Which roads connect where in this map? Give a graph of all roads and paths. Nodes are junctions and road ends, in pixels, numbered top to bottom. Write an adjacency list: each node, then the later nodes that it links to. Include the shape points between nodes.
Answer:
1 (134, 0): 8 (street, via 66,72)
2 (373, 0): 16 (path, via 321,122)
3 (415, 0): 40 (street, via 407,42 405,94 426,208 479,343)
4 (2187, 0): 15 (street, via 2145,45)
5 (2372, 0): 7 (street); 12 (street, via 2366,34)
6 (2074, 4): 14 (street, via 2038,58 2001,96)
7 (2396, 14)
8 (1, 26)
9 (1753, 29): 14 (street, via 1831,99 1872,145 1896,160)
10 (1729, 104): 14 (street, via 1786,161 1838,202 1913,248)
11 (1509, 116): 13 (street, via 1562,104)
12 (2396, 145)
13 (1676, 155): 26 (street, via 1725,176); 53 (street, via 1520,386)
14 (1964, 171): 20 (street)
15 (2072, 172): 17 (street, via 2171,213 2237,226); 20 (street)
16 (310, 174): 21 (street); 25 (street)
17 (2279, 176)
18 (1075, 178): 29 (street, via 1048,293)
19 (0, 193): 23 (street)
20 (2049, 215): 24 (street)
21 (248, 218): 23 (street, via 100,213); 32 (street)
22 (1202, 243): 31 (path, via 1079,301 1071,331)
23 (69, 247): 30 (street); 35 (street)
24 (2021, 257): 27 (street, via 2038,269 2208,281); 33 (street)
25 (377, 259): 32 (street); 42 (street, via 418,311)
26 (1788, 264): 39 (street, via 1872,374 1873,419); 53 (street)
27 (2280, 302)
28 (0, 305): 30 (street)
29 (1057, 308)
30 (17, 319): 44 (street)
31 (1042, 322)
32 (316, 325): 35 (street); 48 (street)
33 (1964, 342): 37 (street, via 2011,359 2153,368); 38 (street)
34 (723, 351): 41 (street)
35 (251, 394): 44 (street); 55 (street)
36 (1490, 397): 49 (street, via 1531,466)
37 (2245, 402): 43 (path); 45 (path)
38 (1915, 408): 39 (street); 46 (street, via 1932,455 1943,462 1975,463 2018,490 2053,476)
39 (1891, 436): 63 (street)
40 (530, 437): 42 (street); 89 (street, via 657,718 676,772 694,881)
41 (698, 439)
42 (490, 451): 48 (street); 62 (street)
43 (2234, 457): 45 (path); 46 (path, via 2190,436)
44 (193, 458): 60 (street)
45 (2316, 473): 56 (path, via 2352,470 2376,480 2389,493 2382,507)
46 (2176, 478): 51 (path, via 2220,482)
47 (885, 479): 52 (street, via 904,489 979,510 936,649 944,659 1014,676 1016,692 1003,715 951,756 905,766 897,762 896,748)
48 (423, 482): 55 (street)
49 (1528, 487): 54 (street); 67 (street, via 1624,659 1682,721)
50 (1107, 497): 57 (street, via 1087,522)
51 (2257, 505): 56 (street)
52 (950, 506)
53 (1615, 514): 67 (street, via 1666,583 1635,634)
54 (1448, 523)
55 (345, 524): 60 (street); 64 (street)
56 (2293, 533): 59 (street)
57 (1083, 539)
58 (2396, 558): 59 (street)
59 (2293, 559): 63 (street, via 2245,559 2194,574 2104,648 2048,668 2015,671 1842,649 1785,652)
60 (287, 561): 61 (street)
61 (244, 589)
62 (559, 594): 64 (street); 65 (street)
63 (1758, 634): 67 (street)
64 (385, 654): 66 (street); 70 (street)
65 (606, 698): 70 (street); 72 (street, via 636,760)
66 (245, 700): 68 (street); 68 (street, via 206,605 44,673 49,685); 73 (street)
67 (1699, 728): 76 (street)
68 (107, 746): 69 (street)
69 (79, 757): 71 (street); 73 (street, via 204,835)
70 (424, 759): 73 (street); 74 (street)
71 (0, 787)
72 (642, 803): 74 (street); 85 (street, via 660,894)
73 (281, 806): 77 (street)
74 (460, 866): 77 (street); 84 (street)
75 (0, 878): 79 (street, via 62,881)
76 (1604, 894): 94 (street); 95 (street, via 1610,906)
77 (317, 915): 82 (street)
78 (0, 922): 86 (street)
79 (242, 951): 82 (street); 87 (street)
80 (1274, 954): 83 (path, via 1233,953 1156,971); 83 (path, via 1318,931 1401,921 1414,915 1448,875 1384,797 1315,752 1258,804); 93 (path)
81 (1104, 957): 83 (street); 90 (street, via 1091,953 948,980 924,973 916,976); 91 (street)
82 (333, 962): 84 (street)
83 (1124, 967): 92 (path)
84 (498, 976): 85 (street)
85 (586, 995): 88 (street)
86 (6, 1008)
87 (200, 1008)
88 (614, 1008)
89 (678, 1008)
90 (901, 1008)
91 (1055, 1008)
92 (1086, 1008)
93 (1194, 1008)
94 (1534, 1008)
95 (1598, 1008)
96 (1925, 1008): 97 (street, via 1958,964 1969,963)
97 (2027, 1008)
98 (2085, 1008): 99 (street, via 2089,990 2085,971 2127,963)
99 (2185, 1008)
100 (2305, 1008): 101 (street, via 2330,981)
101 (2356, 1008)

════════

▸ WORK INSTRUCTIONS: Whatever appears in the data above must be copied word for word.

▸ WORKED SOLUTION:
Which roads connect where in this map? Give a graph of all roads and paths. Nodes are junctions and road ends, in pixels, numbered top to bottom. Write an adjacency list: each node, then the later nodes that it links to. Include the shape points between nodes.
Answer:
1 (134, 0): 8 (street, via 66,72)
2 (373, 0): 16 (path, via 321,122)
3 (415, 0): 40 (street, via 407,42 405,94 426,208 479,343)
4 (2187, 0): 15 (street, via 2145,45)
5 (2372, 0): 7 (street); 12 (street, via 2366,34)
6 (2074, 4): 14 (street, via 2038,58 2001,96)
7 (2396, 14)
8 (1, 26)
9 (1753, 29): 14 (street, via 1831,99 1872,145 1896,160)
10 (1729, 104): 14 (street, via 1786,161 1838,202 1913,248)
11 (1509, 116): 13 (street, via 1562,104)
12 (2396, 145)
13 (1676, 155): 26 (street, via 1725,176); 53 (street, via 1520,386)
14 (1964, 171): 20 (street)
15 (2072, 172): 17 (street, via 2171,213 2237,226); 20 (street)
16 (310, 174): 21 (street); 25 (street)
17 (2279, 176)
18 (1075, 178): 29 (street, via 1048,293)
19 (0, 193): 23 (street)
20 (2049, 215): 24 (street)
21 (248, 218): 23 (street, via 100,213); 32 (street)
22 (1202, 243): 31 (path, via 1079,301 1071,331)
23 (69, 247): 30 (street); 35 (street)
24 (2021, 257): 27 (street, via 2038,269 2208,281); 33 (street)
25 (377, 259): 32 (street); 42 (street, via 418,311)
26 (1788, 264): 39 (street, via 1872,374 1873,419); 53 (street)
27 (2280, 302)
28 (0, 305): 30 (street)
29 (1057, 308)
30 (17, 319): 44 (street)
31 (1042, 322)
32 (316, 325): 35 (street); 48 (street)
33 (1964, 342): 37 (street, via 2011,359 2153,368); 38 (street)
34 (723, 351): 41 (street)
35 (251, 394): 44 (street); 55 (street)
36 (1490, 397): 49 (street, via 1531,466)
37 (2245, 402): 43 (path); 45 (path)
38 (1915, 408): 39 (street); 46 (street, via 1932,455 1943,462 1975,463 2018,490 2053,476)
39 (1891, 436): 63 (street)
40 (530, 437): 42 (street); 89 (street, via 657,718 676,772 694,881)
41 (698, 439)
42 (490, 451): 48 (street); 62 (street)
43 (2234, 457): 45 (path); 46 (path, via 2190,436)
44 (193, 458): 60 (street)
45 (2316, 473): 56 (path, via 2352,470 2376,480 2389,493 2382,507)
46 (2176, 478): 51 (path, via 2220,482)
47 (885, 479): 52 (street, via 904,489 979,510 936,649 944,659 1014,676 1016,692 1003,715 951,756 905,766 897,762 896,748)
48 (423, 482): 55 (street)
49 (1528, 487): 54 (street); 67 (street, via 1624,659 1682,721)
50 (1107, 497): 57 (street, via 1087,522)
51 (2257, 505): 56 (street)
52 (950, 506)
53 (1615, 514): 67 (street, via 1666,583 1635,634)
54 (1448, 523)
55 (345, 524): 60 (street); 64 (street)
56 (2293, 533): 59 (street)
57 (1083, 539)
58 (2396, 558): 59 (street)
59 (2293, 559): 63 (street, via 2245,559 2194,574 2104,648 2048,668 2015,671 1842,649 1785,652)
60 (287, 561): 61 (street)
61 (244, 589)
62 (559, 594): 64 (street); 65 (street)
63 (1758, 634): 67 (street)
64 (385, 654): 66 (street); 70 (street)
65 (606, 698): 70 (street); 72 (street, via 636,760)
66 (245, 700): 68 (street); 68 (street, via 206,605 44,673 49,685); 73 (street)
67 (1699, 728): 76 (street)
68 (107, 746): 69 (street)
69 (79, 757): 71 (street); 73 (street, via 204,835)
70 (424, 759): 73 (street); 74 (street)
71 (0, 787)
72 (642, 803): 74 (street); 85 (street, via 660,894)
73 (281, 806): 77 (street)
74 (460, 866): 77 (street); 84 (street)
75 (0, 878): 79 (street, via 62,881)
76 (1604, 894): 94 (street); 95 (street, via 1610,906)
77 (317, 915): 82 (street)
78 (0, 922): 86 (street)
79 (242, 951): 82 (street); 87 (street)
80 (1274, 954): 83 (path, via 1233,953 1156,971); 83 (path, via 1318,931 1401,921 1414,915 1448,875 1384,797 1315,752 1258,804); 93 (path)
81 (1104, 957): 83 (street); 90 (street, via 1091,953 948,980 924,973 916,976); 91 (street)
82 (333, 962): 84 (street)
83 (1124, 967): 92 (path)
84 (498, 976): 85 (street)
85 (586, 995): 88 (street)
86 (6, 1008)
87 (200, 1008)
88 (614, 1008)
89 (678, 1008)
90 (901, 1008)
91 (1055, 1008)
92 (1086, 1008)
93 (1194, 1008)
94 (1534, 1008)
95 (1598, 1008)
96 (1925, 1008): 97 (street, via 1958,964 1969,963)
97 (2027, 1008)
98 (2085, 1008): 99 (street, via 2089,990 2085,971 2127,963)
99 (2185, 1008)
100 (2305, 1008): 101 (street, via 2330,981)
101 (2356, 1008)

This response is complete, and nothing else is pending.